The causes of coughing up vomit can be subdivided into two categories: (1) infectious causes, and (2) non-infectious causes.
- Pertussis: Commonly known as the whooping cough, pertussis is a bacterial infection of the respiratory tract. The bacterium, Bordetella pertussis, is the infectious cause of pertussis. The name “whooping cough” derives from the characteristic severe coughing that is seen in pertussis patients. Coughing occurs during the second phase of the disease, and may not be accompanied by any other symptoms.
- Pulmonary tuberculosis: Pulmonary tuberculosis (TB) is caused by infection with the bacterium, Mycobacterium tuberculosis. The lung infection in pulmonary tuberculosis is a serious and chronic condition that can even cause death. The main signs and symptoms of pulmonary tuberculosis include night sweats, weight loss and bloody cough.
- Influenza: Commonly referred to as the flu, influenza is a viral infection of the respiratory tract. Influenza is characterized by a dry cough, which is usually not severe enough to cause vomiting. However, if a person gets viral gastroenteritis along with (or after) influenza, coughing and vomiting may occur simultaneously.
- Acute bronchitis: Acute bronchitis refers to an inflammation of the bronchi. Both bacteria and viruses can cause acute bronchitis. Persistent and productive cough is a characteristic symptom of this condition. Severe coughing may sometimes lead to vomiting. Acute bronchitis is often seen to occur immediately after a flu.

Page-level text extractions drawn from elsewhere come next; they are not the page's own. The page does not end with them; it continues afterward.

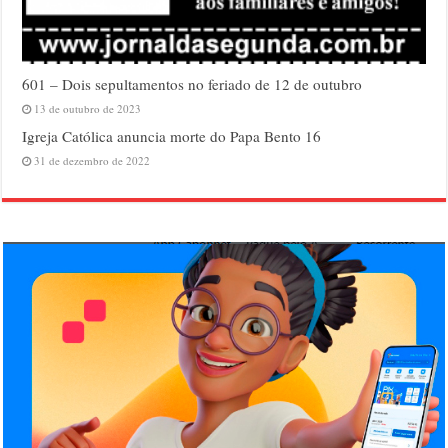
601 – Dois sepultamentos no feriado de 12 de outubro
13 de outubro de 2023
Igreja Católica anuncia morte do Papa Bento 16
31 de dezembro de 2022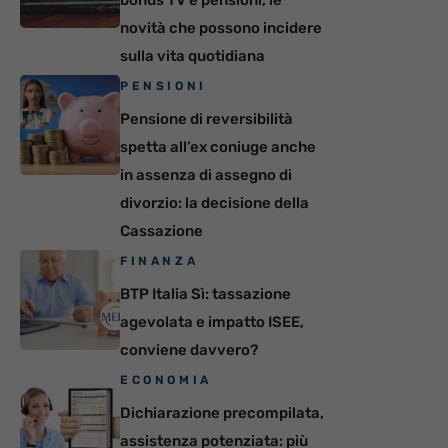
novità che possono incidere
sulla vita quotidiana
PENSIONI
Pensione di reversibilità
spetta all’ex coniuge anche
in assenza di assegno di
divorzio: la decisione della
Cassazione
FINANZA
BTP Italia Sì: tassazione
agevolata e impatto ISEE,
conviene davvero?
ECONOMIA
Dichiarazione precompilata,
assistenza potenziata: più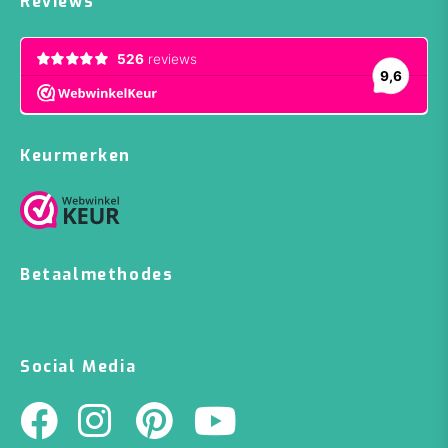
Reviews
Keurmerken
Betaalmethodes
Social Media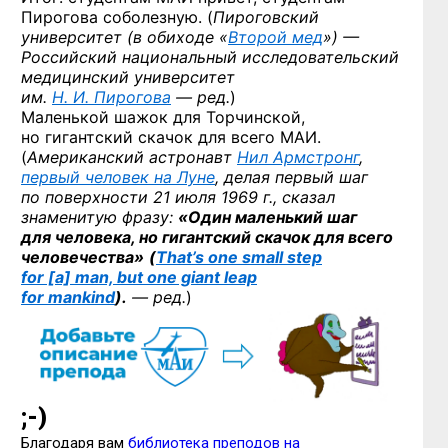
Пирогова соболезную. (
Пироговский
университет (в обиходе «
Второй мед
») —
Российский национальный исследовательский
медицинский университет
им.
Н. И. Пирогова
— ред.
)
Маленькой шажок для Торчинской,
но гигантский скачок для всего МАИ.
(
Американский астронавт
Нил Армстронг
,
первый человек на Луне
, делая первый шаг
по поверхности 21 июля 1969 г., сказал
знаменитую фразу:
«Один маленький шаг
для человека, но гигантский скачок для всего
человечества»
(
That’s one small step
for [a] man, but one giant leap
for mankind
).
— ред.
)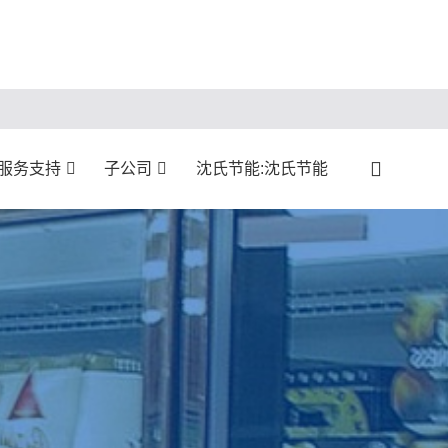
服务支持
子公司
沈氏节能:沈氏节能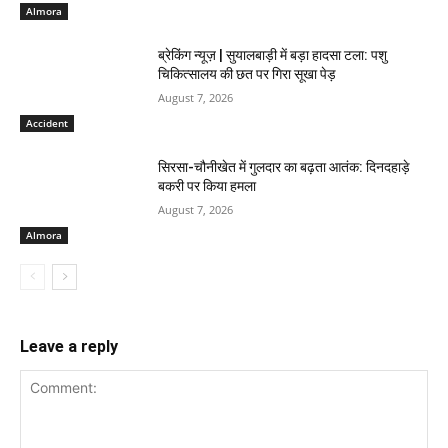
Almora
ब्रेकिंग न्यूज़ | सुयालबाड़ी में बड़ा हादसा टला: पशु
चिकित्सालय की छत पर गिरा सूखा पेड़
August 7, 2026
Accident
सिरसा-चौनीखेत में गुलदार का बढ़ता आतंक: दिनदहाड़े
बकरी पर किया हमला
August 7, 2026
Almora
Leave a reply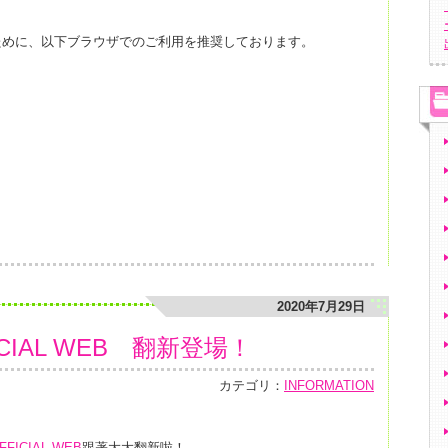
ために、以下ブラウザでのご利用を推奨しております。
2020年7月29日
CIAL WEB 翻新登場！
カテゴリ：
INFORMATION
ICIAL WEB
跟著大大翻新啦！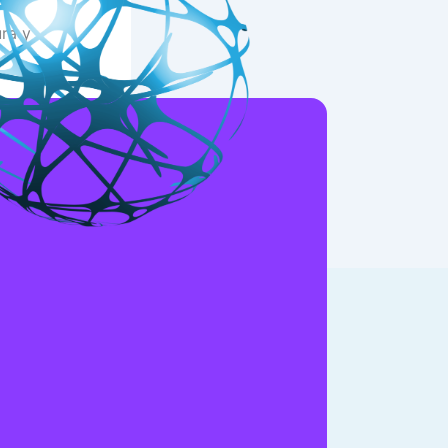
ra y
NEXT
The Evolution of Casino Loyalty Programs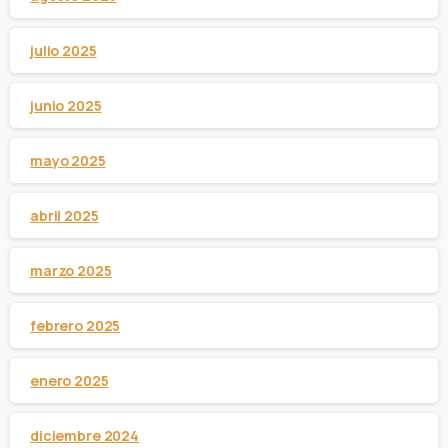
julio 2025
junio 2025
mayo 2025
abril 2025
marzo 2025
febrero 2025
enero 2025
diciembre 2024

It is important to note that coughing and vomiting can potentially be triggered by any respiratory tract infection.
- Asthma: Asthma is characterized by constriction of airways in response to triggers such as airborne irritants, allergens, cold and stress. The airway constriction in asthma attacks lasts for variable periods of time. Coughing may also occur during an asthma attack. Severe coughing can lead to vomiting in some cases. Asthma is a common respiratory condition in children.
- Bronchiectasis: Bronchiectasis is characterized by an abnormal widening and weakening of the walls of the airways. The most common causes of bronchiectasis are severe infections of the respiratory tract, such as tuberculosis. However, bronchiectasis may also be due to noninfectious causes.
- Post-nasal drip: Post-nasal drip is characterized by a dripping of excess nasal mucus into the back of the throat. The mucus drip into the throat can irritate the throat and trigger coughing. When persistent, coughing may also be able to cause vomiting.
- Chronic obstructive pulmonary disease: Commonly abbreviated as COPD, the chronic obstructive pulmonary disease is characterized by persistent coughing. Tobacco smoking is frequently associated with the irreversible airway damage in chronic obstructive pulmonary disease.
- Gastroesophageal reflux disease: Gastroesophageal reflux disease (commonly abbreviated as GERD) is characterized by a backward flow of the acidic gastric contents into the esophagus and the mouth. The acidic stomach contents can irritate the throat and enter the airways, causing cough. The regurgitated stomach contents are usually not vomited out.
- Iatrogenic causes: Coughing and vomiting may also occur as a side-effect of taking certain medications. These drug-related causes are termed as iatrogenic causes.
- Smoking: Tobacco smoking can irritate the respiratory passages and cause coughing. High levels of nicotine and other substances contained in the tobacco can also cause nausea and vomiting.